On how many lines of the data below does the word "carga" appear? Reply with the number only.

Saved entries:
***
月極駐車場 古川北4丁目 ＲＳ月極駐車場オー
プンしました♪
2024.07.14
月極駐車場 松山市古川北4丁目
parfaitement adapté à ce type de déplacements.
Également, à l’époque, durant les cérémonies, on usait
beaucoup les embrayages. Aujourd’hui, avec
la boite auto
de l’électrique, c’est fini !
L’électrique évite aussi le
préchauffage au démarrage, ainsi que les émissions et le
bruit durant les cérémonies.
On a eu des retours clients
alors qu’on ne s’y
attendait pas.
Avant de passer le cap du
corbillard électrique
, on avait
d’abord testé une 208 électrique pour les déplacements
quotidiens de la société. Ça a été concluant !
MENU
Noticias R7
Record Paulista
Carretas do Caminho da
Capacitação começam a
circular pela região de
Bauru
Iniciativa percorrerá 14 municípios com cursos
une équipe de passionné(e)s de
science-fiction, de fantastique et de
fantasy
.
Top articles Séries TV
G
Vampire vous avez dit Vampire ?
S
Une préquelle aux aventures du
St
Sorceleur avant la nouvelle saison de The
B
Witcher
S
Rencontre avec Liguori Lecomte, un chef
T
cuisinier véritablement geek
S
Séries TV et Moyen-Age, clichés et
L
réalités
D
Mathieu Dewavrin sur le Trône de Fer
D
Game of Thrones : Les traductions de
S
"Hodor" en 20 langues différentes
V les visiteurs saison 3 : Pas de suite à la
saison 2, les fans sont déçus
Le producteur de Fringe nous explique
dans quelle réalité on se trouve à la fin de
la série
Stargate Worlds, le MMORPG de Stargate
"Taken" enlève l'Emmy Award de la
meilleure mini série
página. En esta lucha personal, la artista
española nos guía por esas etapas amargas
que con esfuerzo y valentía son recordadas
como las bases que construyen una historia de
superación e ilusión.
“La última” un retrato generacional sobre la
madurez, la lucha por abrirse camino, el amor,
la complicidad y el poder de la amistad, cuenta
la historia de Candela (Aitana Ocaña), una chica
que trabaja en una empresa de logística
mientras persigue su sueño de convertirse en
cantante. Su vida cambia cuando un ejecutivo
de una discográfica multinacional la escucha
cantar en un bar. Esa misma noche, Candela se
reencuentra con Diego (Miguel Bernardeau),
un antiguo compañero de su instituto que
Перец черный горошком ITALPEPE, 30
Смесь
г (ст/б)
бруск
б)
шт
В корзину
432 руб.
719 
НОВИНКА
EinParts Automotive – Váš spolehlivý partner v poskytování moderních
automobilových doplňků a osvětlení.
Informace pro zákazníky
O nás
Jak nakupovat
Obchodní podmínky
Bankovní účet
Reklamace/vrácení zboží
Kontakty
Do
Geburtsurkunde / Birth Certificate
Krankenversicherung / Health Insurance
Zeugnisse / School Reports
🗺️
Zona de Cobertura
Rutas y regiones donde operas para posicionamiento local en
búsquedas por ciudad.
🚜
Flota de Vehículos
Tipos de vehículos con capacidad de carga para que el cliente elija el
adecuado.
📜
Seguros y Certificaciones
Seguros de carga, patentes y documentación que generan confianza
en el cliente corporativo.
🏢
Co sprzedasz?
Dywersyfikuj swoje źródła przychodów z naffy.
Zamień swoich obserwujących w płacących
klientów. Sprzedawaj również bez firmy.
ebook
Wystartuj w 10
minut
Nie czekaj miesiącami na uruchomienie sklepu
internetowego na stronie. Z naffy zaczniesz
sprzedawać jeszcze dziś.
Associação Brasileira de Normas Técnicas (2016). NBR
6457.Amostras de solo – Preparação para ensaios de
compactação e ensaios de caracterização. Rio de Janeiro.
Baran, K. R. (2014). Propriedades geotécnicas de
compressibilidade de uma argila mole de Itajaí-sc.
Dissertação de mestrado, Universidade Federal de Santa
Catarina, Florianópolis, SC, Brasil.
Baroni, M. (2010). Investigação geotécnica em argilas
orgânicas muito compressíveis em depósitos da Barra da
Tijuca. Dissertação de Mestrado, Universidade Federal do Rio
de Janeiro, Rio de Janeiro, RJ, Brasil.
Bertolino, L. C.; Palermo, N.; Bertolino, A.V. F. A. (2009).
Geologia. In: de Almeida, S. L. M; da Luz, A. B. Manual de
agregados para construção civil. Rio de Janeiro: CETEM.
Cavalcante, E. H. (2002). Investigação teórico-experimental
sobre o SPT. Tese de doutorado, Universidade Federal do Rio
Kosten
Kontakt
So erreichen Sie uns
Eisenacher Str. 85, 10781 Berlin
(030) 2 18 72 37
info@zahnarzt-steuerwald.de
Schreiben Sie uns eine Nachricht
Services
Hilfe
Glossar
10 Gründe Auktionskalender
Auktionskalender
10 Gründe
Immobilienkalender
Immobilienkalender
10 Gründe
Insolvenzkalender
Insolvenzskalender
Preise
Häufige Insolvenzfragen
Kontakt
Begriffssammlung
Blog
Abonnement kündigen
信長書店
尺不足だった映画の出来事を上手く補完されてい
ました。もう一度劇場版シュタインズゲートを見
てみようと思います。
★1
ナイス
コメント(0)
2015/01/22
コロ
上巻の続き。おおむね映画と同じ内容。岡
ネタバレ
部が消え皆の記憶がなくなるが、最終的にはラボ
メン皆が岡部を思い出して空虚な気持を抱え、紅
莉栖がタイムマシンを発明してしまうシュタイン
***
RESPONSE: 2